(SOURCE INFORMATION begins)

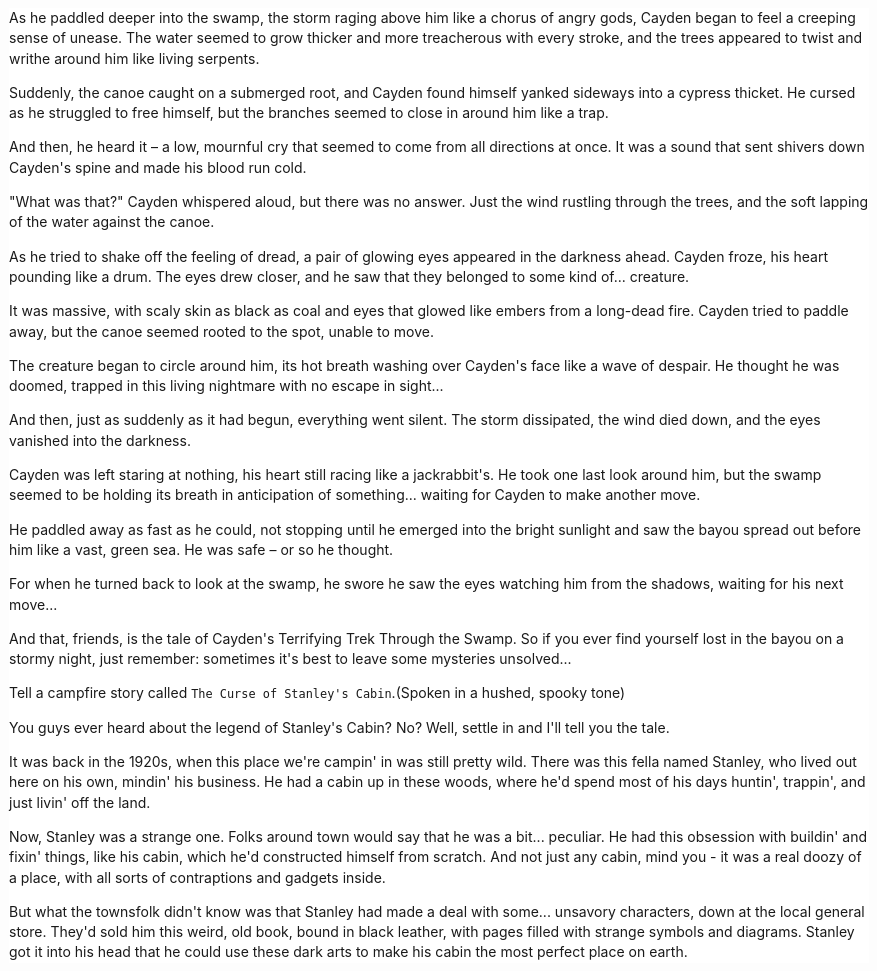 As he paddled deeper into the swamp, the storm raging above him like a chorus of angry gods, Cayden began to feel a creeping sense of unease. The water seemed to grow thicker and more treacherous with every stroke, and the trees appeared to twist and writhe around him like living serpents.

Suddenly, the canoe caught on a submerged root, and Cayden found himself yanked sideways into a cypress thicket. He cursed as he struggled to free himself, but the branches seemed to close in around him like a trap.

And then, he heard it – a low, mournful cry that seemed to come from all directions at once. It was a sound that sent shivers down Cayden's spine and made his blood run cold.

"What was that?" Cayden whispered aloud, but there was no answer. Just the wind rustling through the trees, and the soft lapping of the water against the canoe.

As he tried to shake off the feeling of dread, a pair of glowing eyes appeared in the darkness ahead. Cayden froze, his heart pounding like a drum. The eyes drew closer, and he saw that they belonged to some kind of... creature.

It was massive, with scaly skin as black as coal and eyes that glowed like embers from a long-dead fire. Cayden tried to paddle away, but the canoe seemed rooted to the spot, unable to move.

The creature began to circle around him, its hot breath washing over Cayden's face like a wave of despair. He thought he was doomed, trapped in this living nightmare with no escape in sight...

And then, just as suddenly as it had begun, everything went silent. The storm dissipated, the wind died down, and the eyes vanished into the darkness.

Cayden was left staring at nothing, his heart still racing like a jackrabbit's. He took one last look around him, but the swamp seemed to be holding its breath in anticipation of something... waiting for Cayden to make another move.

He paddled away as fast as he could, not stopping until he emerged into the bright sunlight and saw the bayou spread out before him like a vast, green sea. He was safe – or so he thought.

For when he turned back to look at the swamp, he swore he saw the eyes watching him from the shadows, waiting for his next move...

And that, friends, is the tale of Cayden's Terrifying Trek Through the Swamp. So if you ever find yourself lost in the bayou on a stormy night, just remember: sometimes it's best to leave some mysteries unsolved...<end>

Tell a campfire story called `The Curse of Stanley's Cabin`.<start>(Spoken in a hushed, spooky tone)

You guys ever heard about the legend of Stanley's Cabin? No? Well, settle in and I'll tell you the tale.

It was back in the 1920s, when this place we're campin' in was still pretty wild. There was this fella named Stanley, who lived out here on his own, mindin' his business. He had a cabin up in these woods, where he'd spend most of his days huntin', trappin', and just livin' off the land.

Now, Stanley was a strange one. Folks around town would say that he was a bit... peculiar. He had this obsession with buildin' and fixin' things, like his cabin, which he'd constructed himself from scratch. And not just any cabin, mind you - it was a real doozy of a place, with all sorts of contraptions and gadgets inside.

But what the townsfolk didn't know was that Stanley had made a deal with some... unsavory characters, down at the local general store. They'd sold him this weird, old book, bound in black leather, with pages filled with strange symbols and diagrams. Stanley got it into his head that he could use these dark arts to make his cabin the most perfect place on earth.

(SOURCE INFORMATION ends)

• **WHAT IS EXPECTED**:
Copy each line of the records above without change, but do not include any picture.

• **ANSWER**:
 As he paddled deeper into the swamp, the storm raging above him like a chorus of angry gods, Cayden began to feel a creeping sense of unease. The water seemed to grow thicker and more treacherous with every stroke, and the trees appeared to twist and writhe around him like living serpents.

Suddenly, the canoe caught on a submerged root, and Cayden found himself yanked sideways into a cypress thicket. He cursed as he struggled to free himself, but the branches seemed to close in around him like a trap.

And then, he heard it – a low, mournful cry that seemed to come from all directions at once. It was a sound that sent shivers down Cayden's spine and made his blood run cold.

"What was that?" Cayden whispered aloud, but there was no answer. Just the wind rustling through the trees, and the soft lapping of the water against the canoe.

As he tried to shake off the feeling of dread, a pair of glowing eyes appeared in the darkness ahead. Cayden froze, his heart pounding like a drum. The eyes drew closer, and he saw that they belonged to some kind of... creature.

It was massive, with scaly skin as black as coal and eyes that glowed like embers from a long-dead fire. Cayden tried to paddle away, but the canoe seemed rooted to the spot, unable to move.

The creature began to circle around him, its hot breath washing over Cayden's face like a wave of despair. He thought he was doomed, trapped in this living nightmare with no escape in sight...

And then, just as suddenly as it had begun, everything went silent. The storm dissipated, the wind died down, and the eyes vanished into the darkness.

Cayden was left staring at nothing, his heart still racing like a jackrabbit's. He took one last look around him, but the swamp seemed to be holding its breath in anticipation of something... waiting for Cayden to make another move.

He paddled away as fast as he could, not stopping until he emerged into the bright sunlight and saw the bayou spread out before him like a vast, green sea. He was safe – or so he thought.

For when he turned back to look at the swamp, he swore he saw the eyes watching him from the shadows, waiting for his next move...

And that, friends, is the tale of Cayden's Terrifying Trek Through the Swamp. So if you ever find yourself lost in the bayou on a stormy night, just remember: sometimes it's best to leave some mysteries unsolved...<end>

Tell a campfire story called `The Curse of Stanley's Cabin`.<start>(Spoken in a hushed, spooky tone)

You guys ever heard about the legend of Stanley's Cabin? No? Well, settle in and I'll tell you the tale.

It was back in the 1920s, when this place we're campin' in was still pretty wild. There was this fella named Stanley, who lived out here on his own, mindin' his business. He had a cabin up in these woods, where he'd spend most of his days huntin', trappin', and just livin' off the land.

Now, Stanley was a strange one. Folks around town would say that he was a bit... peculiar. He had this obsession with buildin' and fixin' things, like his cabin, which he'd constructed himself from scratch. And not just any cabin, mind you - it was a real doozy of a place, with all sorts of contraptions and gadgets inside.

But what the townsfolk didn't know was that Stanley had made a deal with some... unsavory characters, down at the local general store. They'd sold him this weird, old book, bound in black leather, with pages filled with strange symbols and diagrams. Stanley got it into his head that he could use these dark arts to make his cabin the most perfect place on earth.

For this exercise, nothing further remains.